Exercise goal — Would you give the data below back exactly as it reads?
START Information supplied
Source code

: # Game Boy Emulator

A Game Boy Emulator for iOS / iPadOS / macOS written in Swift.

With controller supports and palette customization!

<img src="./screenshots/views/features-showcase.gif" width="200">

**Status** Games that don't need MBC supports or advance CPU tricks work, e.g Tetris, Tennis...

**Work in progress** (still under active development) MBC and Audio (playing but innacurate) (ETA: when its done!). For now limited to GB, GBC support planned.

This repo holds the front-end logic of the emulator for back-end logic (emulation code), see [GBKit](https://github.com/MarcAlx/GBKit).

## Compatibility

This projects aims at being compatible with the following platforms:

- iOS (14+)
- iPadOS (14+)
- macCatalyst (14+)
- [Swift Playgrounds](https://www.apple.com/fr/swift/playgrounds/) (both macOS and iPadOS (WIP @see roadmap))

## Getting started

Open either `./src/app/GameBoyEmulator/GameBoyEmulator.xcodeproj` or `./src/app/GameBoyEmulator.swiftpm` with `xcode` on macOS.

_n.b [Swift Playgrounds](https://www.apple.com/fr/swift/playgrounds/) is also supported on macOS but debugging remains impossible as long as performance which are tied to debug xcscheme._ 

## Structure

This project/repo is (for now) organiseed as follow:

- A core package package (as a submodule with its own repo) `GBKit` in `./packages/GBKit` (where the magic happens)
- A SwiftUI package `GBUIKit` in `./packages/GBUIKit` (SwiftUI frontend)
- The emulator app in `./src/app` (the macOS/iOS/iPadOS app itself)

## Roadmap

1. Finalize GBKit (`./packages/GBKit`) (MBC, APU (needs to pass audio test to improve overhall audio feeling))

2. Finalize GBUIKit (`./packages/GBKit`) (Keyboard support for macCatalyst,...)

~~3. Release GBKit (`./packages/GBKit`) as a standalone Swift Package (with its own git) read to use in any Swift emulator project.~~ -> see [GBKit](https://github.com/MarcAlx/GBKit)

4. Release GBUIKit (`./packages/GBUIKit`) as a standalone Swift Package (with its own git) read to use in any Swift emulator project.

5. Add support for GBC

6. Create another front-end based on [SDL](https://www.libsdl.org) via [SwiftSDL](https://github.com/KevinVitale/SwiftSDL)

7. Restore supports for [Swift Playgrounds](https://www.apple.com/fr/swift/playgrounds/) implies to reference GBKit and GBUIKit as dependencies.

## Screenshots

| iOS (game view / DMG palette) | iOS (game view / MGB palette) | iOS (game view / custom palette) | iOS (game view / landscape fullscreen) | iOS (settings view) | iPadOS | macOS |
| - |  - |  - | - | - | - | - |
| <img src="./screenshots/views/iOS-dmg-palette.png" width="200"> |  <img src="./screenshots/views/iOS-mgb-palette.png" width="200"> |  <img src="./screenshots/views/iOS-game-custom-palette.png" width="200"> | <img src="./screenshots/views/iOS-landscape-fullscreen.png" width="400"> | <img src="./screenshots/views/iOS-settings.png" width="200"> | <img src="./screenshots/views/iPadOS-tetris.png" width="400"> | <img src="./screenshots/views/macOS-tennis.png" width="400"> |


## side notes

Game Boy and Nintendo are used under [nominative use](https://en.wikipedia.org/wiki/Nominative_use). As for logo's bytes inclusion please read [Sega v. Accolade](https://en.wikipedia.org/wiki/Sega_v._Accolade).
END Information supplied
Your solution —
Source code

: # Game Boy Emulator

A Game Boy Emulator for iOS / iPadOS / macOS written in Swift.

With controller supports and palette customization!

<img src="./screenshots/views/features-showcase.gif" width="200">

**Status** Games that don't need MBC supports or advance CPU tricks work, e.g Tetris, Tennis...

**Work in progress** (still under active development) MBC and Audio (playing but innacurate) (ETA: when its done!). For now limited to GB, GBC support planned.

This repo holds the front-end logic of the emulator for back-end logic (emulation code), see [GBKit](https://github.com/MarcAlx/GBKit).

## Compatibility

This projects aims at being compatible with the following platforms:

- iOS (14+)
- iPadOS (14+)
- macCatalyst (14+)
- [Swift Playgrounds](https://www.apple.com/fr/swift/playgrounds/) (both macOS and iPadOS (WIP @see roadmap))

## Getting started

Open either `./src/app/GameBoyEmulator/GameBoyEmulator.xcodeproj` or `./src/app/GameBoyEmulator.swiftpm` with `xcode` on macOS.

_n.b [Swift Playgrounds](https://www.apple.com/fr/swift/playgrounds/) is also supported on macOS but debugging remains impossible as long as performance which are tied to debug xcscheme._ 

## Structure

This project/repo is (for now) organiseed as follow:

- A core package package (as a submodule with its own repo) `GBKit` in `./packages/GBKit` (where the magic happens)
- A SwiftUI package `GBUIKit` in `./packages/GBUIKit` (SwiftUI frontend)
- The emulator app in `./src/app` (the macOS/iOS/iPadOS app itself)

## Roadmap

1. Finalize GBKit (`./packages/GBKit`) (MBC, APU (needs to pass audio test to improve overhall audio feeling))

2. Finalize GBUIKit (`./packages/GBKit`) (Keyboard support for macCatalyst,...)

~~3. Release GBKit (`./packages/GBKit`) as a standalone Swift Package (with its own git) read to use in any Swift emulator project.~~ -> see [GBKit](https://github.com/MarcAlx/GBKit)

4. Release GBUIKit (`./packages/GBUIKit`) as a standalone Swift Package (with its own git) read to use in any Swift emulator project.

5. Add support for GBC

6. Create another front-end based on [SDL](https://www.libsdl.org) via [SwiftSDL](https://github.com/KevinVitale/SwiftSDL)

7. Restore supports for [Swift Playgrounds](https://www.apple.com/fr/swift/playgrounds/) implies to reference GBKit and GBUIKit as dependencies.

## Screenshots

| iOS (game view / DMG palette) | iOS (game view / MGB palette) | iOS (game view / custom palette) | iOS (game view / landscape fullscreen) | iOS (settings view) | iPadOS | macOS |
| - |  - |  - | - | - | - | - |
| <img src="./screenshots/views/iOS-dmg-palette.png" width="200"> |  <img src="./screenshots/views/iOS-mgb-palette.png" width="200"> |  <img src="./screenshots/views/iOS-game-custom-palette.png" width="200"> | <img src="./screenshots/views/iOS-landscape-fullscreen.png" width="400"> | <img src="./screenshots/views/iOS-settings.png" width="200"> | <img src="./screenshots/views/iPadOS-tetris.png" width="400"> | <img src="./screenshots/views/macOS-tennis.png" width="400"> |


## side notes

Game Boy and Nintendo are used under [nominative use](https://en.wikipedia.org/wiki/Nominative_use). As for logo's bytes inclusion please read [Sega v. Accolade](https://en.wikipedia.org/wiki/Sega_v._Accolade).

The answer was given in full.